# WRITTEN INSTRUCTION 1
Copy word for word the part of the option reference text that opens with the words containing "Function pointer of" and closes with "function is called.".

# PASSAGE PROVIDED
• • • • •
B.1.6.3 SCCOPT_DOCUMENTMEMORYMODE

This option determines the maximum amount of memory that the chunker may use to store the document's data, from 4 MB to 1 GB. The more memory the chunker has available to it, the less often it needs to re-read data from the document.

Handle Types

NULL, VTHDOC

Scope

Global

Data Type

VTDWORD

Parameters

  • SCCDOCUMENTMEMORYMODE_SMALLEST 1 - 4MB

  • SCCDOCUMENTMEMORYMODE_SMALL 2 - 16MB

  • SCCDOCUMENTMEMORYMODE_MEDIUM 3 - 64MB

  • SCCDOCUMENTMEMORYMODE_LARGE 4 - 256MB

  • SCCDOCUMENTMEMORYMODE_LARGEST 5 - 1 GB

Default

SCCDOCUMENTMEMORYMODE_SMALL 2 - 16MB

B.1.6.4 SCCOPT_REDIRECTTEMPFILE

This option is set when the developer wants to use redirected IO to completely take over responsibility for the low level IO calls of the temp file.

Handle Types

NULL, VTHDOC

Scope

Global (not persistent)

Data Type

VTLPVOID: pCallbackFunc

Function pointer of the redirect IO callback.

Redirect call back function:

typedef
{
     VTDWORD (* REDIRECTTEMPFILECALLBACKPROC)
     (HIOFILE *phFile, 
     VTVOID *pSpec, 
     VTDWORD dwFileFlags);

There is another option to handle the temp directory, SCCOPT_TEMPDIR. Only one of these two can be set by the developer. The SCCOPT_TEMPDIR option will be ignored if SCCOPT_REDIRECTTEMPFILE is set. These files may be safely deleted when the Close function is called.

B.2 Search Export SOAP Options

These options are available to the developer when using the export engine through the Transformation Server API.
• • • • •
# DATA FOR THE TASK
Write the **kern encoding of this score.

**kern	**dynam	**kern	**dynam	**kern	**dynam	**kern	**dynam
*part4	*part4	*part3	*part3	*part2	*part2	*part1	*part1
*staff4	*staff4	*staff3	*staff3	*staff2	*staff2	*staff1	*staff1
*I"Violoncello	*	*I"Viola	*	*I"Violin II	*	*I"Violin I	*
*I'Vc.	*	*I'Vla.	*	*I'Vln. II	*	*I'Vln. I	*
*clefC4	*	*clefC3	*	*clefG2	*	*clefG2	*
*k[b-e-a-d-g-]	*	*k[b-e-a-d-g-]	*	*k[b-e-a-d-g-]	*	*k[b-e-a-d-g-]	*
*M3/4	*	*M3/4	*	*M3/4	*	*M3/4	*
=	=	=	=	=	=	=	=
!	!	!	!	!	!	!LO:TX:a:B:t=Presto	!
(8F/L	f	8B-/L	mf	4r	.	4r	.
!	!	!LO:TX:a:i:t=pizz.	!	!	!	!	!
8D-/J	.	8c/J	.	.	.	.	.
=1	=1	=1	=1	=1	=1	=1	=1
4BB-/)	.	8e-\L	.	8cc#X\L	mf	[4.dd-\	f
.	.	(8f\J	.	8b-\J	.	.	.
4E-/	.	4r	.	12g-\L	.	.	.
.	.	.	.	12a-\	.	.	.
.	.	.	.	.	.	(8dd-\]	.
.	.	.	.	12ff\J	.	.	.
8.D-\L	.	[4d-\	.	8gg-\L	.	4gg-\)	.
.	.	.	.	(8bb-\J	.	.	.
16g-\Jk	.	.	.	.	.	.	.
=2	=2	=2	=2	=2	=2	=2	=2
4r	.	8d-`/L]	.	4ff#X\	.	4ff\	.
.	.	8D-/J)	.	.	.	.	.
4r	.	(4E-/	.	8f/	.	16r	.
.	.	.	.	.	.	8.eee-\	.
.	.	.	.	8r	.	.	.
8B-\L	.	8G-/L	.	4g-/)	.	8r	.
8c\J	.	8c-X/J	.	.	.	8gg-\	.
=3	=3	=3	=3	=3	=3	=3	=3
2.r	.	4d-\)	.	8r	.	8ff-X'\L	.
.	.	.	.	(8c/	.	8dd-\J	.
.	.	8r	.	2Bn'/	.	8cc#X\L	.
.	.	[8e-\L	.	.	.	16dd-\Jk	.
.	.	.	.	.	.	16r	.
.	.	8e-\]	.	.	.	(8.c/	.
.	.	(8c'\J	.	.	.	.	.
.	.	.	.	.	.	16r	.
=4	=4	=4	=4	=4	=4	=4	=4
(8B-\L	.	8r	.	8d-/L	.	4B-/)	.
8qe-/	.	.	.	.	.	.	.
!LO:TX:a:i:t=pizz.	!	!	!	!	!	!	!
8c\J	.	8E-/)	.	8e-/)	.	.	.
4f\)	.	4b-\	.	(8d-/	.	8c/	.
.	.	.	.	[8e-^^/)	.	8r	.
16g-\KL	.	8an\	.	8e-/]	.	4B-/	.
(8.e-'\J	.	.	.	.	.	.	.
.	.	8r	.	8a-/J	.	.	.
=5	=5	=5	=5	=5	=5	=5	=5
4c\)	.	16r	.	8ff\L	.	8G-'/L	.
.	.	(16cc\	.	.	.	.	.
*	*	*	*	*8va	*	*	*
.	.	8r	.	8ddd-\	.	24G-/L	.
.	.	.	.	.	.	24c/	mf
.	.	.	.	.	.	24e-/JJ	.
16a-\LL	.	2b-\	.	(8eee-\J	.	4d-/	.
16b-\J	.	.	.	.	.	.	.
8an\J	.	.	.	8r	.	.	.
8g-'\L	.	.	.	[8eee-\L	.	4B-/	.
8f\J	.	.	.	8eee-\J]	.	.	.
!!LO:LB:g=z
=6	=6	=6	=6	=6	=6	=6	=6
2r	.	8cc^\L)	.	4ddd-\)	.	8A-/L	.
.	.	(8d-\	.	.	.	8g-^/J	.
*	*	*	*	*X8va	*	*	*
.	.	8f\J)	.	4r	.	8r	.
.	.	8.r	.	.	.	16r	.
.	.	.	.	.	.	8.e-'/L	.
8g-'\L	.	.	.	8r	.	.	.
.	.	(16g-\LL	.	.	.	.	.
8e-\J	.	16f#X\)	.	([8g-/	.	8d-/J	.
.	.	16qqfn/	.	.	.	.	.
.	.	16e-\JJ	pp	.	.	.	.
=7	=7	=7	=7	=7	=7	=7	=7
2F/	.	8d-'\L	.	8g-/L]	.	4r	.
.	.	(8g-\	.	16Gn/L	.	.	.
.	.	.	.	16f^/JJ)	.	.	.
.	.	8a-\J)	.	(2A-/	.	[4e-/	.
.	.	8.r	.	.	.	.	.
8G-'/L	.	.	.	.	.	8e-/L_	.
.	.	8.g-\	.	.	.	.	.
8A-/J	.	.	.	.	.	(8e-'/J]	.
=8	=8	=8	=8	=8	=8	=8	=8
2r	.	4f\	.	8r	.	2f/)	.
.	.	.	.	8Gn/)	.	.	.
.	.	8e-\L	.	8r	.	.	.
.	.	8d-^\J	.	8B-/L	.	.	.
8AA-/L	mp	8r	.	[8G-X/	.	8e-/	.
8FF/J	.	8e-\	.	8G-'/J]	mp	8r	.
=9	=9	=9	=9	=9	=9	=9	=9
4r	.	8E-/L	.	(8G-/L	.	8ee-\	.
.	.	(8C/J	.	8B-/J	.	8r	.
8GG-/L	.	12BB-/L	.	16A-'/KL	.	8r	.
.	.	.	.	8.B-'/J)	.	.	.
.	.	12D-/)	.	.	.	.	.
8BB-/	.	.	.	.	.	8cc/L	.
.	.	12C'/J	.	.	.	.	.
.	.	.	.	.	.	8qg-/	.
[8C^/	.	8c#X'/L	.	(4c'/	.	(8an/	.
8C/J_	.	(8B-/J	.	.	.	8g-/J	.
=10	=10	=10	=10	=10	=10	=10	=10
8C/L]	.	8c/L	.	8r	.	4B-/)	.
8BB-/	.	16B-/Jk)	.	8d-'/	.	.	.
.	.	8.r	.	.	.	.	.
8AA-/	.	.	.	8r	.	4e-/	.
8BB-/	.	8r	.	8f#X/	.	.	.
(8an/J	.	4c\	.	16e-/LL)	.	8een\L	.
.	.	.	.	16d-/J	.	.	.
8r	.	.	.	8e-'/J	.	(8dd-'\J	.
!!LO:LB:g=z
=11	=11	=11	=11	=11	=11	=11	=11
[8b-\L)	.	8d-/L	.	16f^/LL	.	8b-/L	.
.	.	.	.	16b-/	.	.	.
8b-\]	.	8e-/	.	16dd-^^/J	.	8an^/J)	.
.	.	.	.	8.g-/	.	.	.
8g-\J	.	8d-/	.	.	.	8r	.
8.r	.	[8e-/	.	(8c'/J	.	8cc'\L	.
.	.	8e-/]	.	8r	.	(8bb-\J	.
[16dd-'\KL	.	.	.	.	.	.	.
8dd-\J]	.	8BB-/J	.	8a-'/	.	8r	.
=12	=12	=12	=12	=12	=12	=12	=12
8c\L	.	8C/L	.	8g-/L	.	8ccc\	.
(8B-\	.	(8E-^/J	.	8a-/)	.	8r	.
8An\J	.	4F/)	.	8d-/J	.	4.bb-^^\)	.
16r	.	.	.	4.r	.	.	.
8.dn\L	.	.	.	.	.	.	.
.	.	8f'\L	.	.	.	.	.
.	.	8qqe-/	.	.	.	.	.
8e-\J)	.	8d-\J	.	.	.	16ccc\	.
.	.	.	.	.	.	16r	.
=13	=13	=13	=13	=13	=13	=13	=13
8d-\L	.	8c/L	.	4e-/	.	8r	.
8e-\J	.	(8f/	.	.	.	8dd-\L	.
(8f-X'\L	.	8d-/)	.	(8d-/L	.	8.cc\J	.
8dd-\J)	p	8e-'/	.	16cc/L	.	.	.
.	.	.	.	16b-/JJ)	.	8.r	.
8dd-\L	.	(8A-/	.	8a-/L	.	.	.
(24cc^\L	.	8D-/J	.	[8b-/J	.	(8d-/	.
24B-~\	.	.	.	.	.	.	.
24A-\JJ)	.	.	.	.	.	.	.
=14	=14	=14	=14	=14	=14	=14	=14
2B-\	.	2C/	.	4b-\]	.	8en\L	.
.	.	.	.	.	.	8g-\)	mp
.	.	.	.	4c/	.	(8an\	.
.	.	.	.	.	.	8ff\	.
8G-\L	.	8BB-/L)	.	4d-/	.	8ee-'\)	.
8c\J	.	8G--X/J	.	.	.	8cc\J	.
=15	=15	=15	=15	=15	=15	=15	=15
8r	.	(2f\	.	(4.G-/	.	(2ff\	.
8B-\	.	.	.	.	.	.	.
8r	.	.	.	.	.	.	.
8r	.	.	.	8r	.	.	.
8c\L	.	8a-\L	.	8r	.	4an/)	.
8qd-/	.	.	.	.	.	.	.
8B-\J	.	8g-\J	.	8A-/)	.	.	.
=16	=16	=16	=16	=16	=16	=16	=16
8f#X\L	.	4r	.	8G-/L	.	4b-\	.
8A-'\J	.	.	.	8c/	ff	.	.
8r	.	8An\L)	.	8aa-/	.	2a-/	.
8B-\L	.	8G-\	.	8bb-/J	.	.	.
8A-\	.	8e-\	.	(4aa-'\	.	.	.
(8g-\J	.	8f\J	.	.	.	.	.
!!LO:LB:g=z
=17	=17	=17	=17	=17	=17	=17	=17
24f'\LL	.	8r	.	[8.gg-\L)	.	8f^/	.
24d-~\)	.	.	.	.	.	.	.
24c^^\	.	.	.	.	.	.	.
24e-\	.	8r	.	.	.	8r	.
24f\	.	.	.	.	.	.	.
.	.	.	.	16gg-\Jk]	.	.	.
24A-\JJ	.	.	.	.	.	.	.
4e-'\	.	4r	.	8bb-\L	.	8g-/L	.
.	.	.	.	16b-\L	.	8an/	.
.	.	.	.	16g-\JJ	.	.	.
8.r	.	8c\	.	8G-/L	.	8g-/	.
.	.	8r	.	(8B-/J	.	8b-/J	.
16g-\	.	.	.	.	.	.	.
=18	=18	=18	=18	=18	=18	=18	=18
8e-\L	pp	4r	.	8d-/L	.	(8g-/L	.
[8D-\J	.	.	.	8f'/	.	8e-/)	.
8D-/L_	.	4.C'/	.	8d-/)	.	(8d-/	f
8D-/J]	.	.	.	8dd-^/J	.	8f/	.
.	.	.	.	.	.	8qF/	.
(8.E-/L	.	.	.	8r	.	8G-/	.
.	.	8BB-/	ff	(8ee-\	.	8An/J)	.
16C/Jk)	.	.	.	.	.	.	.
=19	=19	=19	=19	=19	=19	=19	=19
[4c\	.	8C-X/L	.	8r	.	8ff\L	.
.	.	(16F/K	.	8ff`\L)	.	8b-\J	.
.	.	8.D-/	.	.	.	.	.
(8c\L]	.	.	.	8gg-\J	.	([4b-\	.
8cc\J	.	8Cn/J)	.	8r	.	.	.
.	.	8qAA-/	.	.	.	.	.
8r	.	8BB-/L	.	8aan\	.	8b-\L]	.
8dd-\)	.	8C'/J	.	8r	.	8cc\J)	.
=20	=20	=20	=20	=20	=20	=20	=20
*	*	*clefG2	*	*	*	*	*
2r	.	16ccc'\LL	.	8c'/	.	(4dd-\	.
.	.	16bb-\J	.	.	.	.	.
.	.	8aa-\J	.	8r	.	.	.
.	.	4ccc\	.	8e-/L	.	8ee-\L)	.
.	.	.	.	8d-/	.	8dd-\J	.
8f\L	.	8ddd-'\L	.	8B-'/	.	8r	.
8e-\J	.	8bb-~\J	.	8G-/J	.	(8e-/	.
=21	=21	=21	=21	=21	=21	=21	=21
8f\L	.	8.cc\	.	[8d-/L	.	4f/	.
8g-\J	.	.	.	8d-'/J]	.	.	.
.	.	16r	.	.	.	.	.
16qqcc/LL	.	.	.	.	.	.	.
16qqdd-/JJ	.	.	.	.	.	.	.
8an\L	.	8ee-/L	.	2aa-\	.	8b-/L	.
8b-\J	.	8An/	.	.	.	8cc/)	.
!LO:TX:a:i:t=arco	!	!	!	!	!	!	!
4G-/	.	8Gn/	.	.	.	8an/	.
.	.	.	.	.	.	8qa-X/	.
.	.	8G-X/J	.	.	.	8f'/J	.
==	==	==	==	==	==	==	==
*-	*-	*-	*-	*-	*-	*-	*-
• • • • •
# WRITTEN INSTRUCTION 2
Return each line of the listing above that contains the string "kern".

# WRITTEN RESPONSE 1
Function pointer of the redirect IO callback.

Redirect call back function:

typedef
{
     VTDWORD (* REDIRECTTEMPFILECALLBACKPROC)
     (HIOFILE *phFile, 
     VTVOID *pSpec, 
     VTDWORD dwFileFlags);

There is another option to handle the temp directory, SCCOPT_TEMPDIR. Only one of these two can be set by the developer. The SCCOPT_TEMPDIR option will be ignored if SCCOPT_REDIRECTTEMPFILE is set. These files may be safely deleted when the Close function is called.

# WRITTEN RESPONSE 2
Write the **kern encoding of this score.
**kern	**dynam	**kern	**dynam	**kern	**dynam	**kern	**dynam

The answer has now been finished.